Are there patterns of language use in bilingual households that best support children’s learning?
Led by Casey Lew-Williams, associate professor in Princeton’s Department of Psychology and Krista Byers-Heinlein, Concordia University Research Chair in Bilingualism, the new longitudinal study will look at toddlers in bilingual households and how their exposure to two languages affects their development as they age.
The five-year, $2 million study is funded by the Eunice Kennedy Shriver National Institute of Child Health and Human Development.
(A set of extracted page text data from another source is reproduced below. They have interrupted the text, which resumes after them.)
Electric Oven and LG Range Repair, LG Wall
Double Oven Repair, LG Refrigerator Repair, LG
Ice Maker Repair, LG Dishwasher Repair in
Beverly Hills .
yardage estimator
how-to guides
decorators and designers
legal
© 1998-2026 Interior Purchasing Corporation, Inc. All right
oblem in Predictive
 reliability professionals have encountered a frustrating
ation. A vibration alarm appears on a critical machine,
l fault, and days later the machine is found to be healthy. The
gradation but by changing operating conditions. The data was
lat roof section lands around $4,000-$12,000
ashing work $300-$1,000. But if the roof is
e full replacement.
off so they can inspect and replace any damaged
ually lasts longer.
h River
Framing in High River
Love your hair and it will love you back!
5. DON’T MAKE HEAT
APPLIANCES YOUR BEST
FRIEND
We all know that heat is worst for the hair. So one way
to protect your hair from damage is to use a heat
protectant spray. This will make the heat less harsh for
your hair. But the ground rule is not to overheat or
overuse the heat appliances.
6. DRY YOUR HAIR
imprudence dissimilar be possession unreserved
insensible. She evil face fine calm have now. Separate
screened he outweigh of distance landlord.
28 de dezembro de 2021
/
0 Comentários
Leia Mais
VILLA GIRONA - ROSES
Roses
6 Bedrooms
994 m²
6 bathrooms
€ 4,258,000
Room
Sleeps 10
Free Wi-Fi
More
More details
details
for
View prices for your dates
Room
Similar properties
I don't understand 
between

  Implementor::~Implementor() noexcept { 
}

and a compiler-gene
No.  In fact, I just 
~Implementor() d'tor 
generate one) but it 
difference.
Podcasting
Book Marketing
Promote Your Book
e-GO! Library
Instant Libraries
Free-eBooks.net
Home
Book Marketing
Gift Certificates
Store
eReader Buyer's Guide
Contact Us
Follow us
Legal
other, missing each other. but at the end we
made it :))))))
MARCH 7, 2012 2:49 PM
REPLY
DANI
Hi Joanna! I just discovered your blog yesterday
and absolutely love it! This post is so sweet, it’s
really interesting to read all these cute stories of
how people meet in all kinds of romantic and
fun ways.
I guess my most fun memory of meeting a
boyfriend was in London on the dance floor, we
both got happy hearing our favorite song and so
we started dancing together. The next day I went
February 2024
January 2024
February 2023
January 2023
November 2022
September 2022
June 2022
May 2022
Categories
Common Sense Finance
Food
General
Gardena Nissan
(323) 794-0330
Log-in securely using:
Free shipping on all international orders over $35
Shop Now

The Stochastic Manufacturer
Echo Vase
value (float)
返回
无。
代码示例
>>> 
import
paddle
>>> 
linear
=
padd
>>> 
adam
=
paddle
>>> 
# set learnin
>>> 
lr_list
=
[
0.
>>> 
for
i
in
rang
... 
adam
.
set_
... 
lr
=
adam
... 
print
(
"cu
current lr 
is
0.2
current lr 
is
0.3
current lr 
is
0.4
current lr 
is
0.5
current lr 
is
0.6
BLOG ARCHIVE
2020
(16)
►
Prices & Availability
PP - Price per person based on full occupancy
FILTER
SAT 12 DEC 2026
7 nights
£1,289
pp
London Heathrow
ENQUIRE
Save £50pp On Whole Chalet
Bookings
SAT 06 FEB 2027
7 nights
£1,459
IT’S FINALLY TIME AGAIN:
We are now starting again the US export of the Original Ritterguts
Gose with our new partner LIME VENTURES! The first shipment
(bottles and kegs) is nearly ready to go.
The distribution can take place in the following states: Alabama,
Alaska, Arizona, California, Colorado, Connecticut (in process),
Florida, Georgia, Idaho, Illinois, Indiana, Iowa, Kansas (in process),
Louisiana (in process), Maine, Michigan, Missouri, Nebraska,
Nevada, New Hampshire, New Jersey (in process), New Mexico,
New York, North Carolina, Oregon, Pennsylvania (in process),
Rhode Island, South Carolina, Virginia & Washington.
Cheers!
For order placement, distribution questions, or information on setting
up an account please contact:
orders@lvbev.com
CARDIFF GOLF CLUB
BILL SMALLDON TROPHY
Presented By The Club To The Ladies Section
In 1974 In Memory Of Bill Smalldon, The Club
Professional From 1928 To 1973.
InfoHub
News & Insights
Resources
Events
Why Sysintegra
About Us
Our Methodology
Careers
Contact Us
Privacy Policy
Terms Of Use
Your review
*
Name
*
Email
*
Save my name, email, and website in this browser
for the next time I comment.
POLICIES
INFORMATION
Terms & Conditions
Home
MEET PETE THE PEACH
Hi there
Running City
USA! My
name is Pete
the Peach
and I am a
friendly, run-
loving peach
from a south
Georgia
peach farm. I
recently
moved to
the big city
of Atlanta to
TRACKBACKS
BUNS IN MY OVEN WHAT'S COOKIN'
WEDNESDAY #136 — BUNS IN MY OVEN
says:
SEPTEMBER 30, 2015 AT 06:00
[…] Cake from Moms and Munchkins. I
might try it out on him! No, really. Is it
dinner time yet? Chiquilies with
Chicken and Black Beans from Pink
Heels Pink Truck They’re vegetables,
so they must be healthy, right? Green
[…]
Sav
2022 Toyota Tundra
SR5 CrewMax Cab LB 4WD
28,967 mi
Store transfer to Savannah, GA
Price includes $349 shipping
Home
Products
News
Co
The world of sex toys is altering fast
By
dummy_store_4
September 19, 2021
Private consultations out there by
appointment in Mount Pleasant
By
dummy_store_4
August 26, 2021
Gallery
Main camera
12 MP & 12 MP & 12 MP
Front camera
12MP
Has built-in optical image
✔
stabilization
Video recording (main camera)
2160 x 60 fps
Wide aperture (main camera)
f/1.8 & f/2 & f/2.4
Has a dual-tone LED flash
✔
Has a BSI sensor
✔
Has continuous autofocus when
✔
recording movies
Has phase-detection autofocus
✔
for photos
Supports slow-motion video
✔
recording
The primary goal of the study is to understand how bilingual infants and toddlers learn two languages in the context of everyday switching across sentences, conversations, and people. The study will follow two groups of 50 children, one growing up in French-English households in Montreal, the other in Spanish-English households in New Jersey. The researchers will record language use in bilingual households, and test the children at 12, 24 and 36 months of age using eye-trackers to measure their word comprehension and language processing.
Researchers will benefit from having the opportunity to compare bilingual children from two distinct groups. By comparing French-English speakers in Montreal to Spanish-English speakers in New Jersey, the researchers are getting data on separate communities and cultures, according to Lew-Williams.
“Their languages are different, their cultures are different, their average socioeconomic status is different, and their governments differ in how they signal the value of bilingualism. Each of these could affect how parents think about bilingualism and how they use language with their children,” he says.